Fungal infections, particularly of Candida species, which are the commensal organisms of human, are one of the major debilitating diseases in immunocompromised patients. The limited number of antifungal drugs available to treat Candida infections, with the concomitant increasing incidence of multidrug-resistant (MDR) strains, further worsens the therapeutic options. Thus, there is an urgent need for the better understanding of MDR mechanisms, and their reversal, by employing new strategies to increase the efficacy and safety profiles of currently used therapies against the most prevalent human fungal pathogen, Candida albicans. Micronutrient availability during C. albicans infection is regarded as a critical factor that influences the progression and magnitude of the disease. Intracellular pathogens colonize a variety of anatomical locations that are likely to be scarce in micronutrients, as a defense strategy adopted by the host, known as nutritional immunity. Indispensable critical micronutrients are required both by the host and by C. albicans, especially as a cofactor in important metabolic functions. Since these micronutrients are not freely available, C. albicans need to exploit host reservoirs to adapt within the host for survival.
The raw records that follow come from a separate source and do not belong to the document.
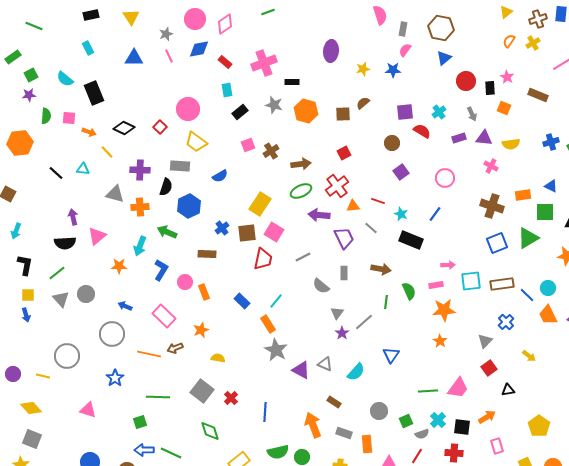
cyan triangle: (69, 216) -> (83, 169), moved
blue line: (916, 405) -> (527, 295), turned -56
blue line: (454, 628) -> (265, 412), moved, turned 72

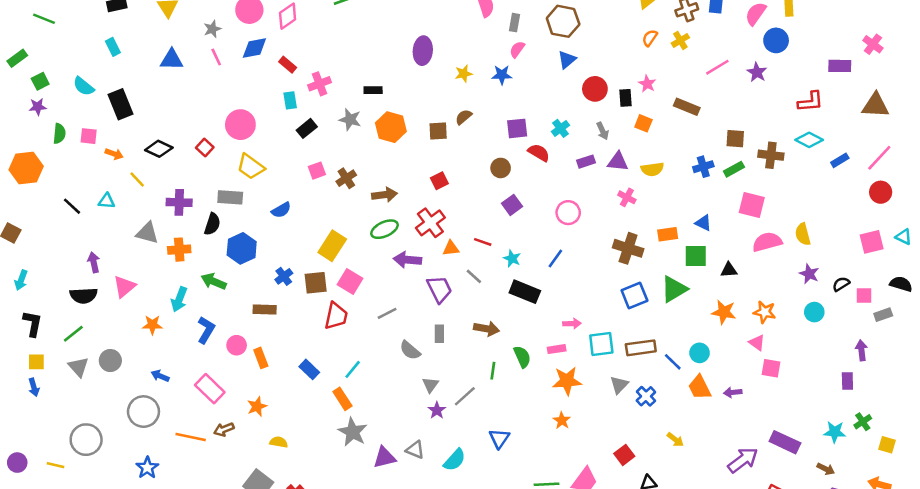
pink cross: (264, 63) -> (319, 84), moved, size x0.7
gray triangle: (485, 341) -> (619, 385), moved
purple triangle: (301, 370) -> (385, 457), turned -42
The ability of pathogenic organisms, including C. albicans, to sense and adapt to limited micronutrients in the hostile environment is essential for survival and confers the basis of its success as a pathogen. This review describes that micronutrients availability to C. albicans is a key attribute that may be exploited when one considers designing strategies aimed at disrupting MDR in this pathogenic fungi. Here, we discuss recent advances that have been made in our understanding of fungal micronutrient acquisition and explore the probable pathways that may be utilized as targets.

Keywords: MDR, micronutrient, iron, zinc, copper, calcium, magnesium and manganese.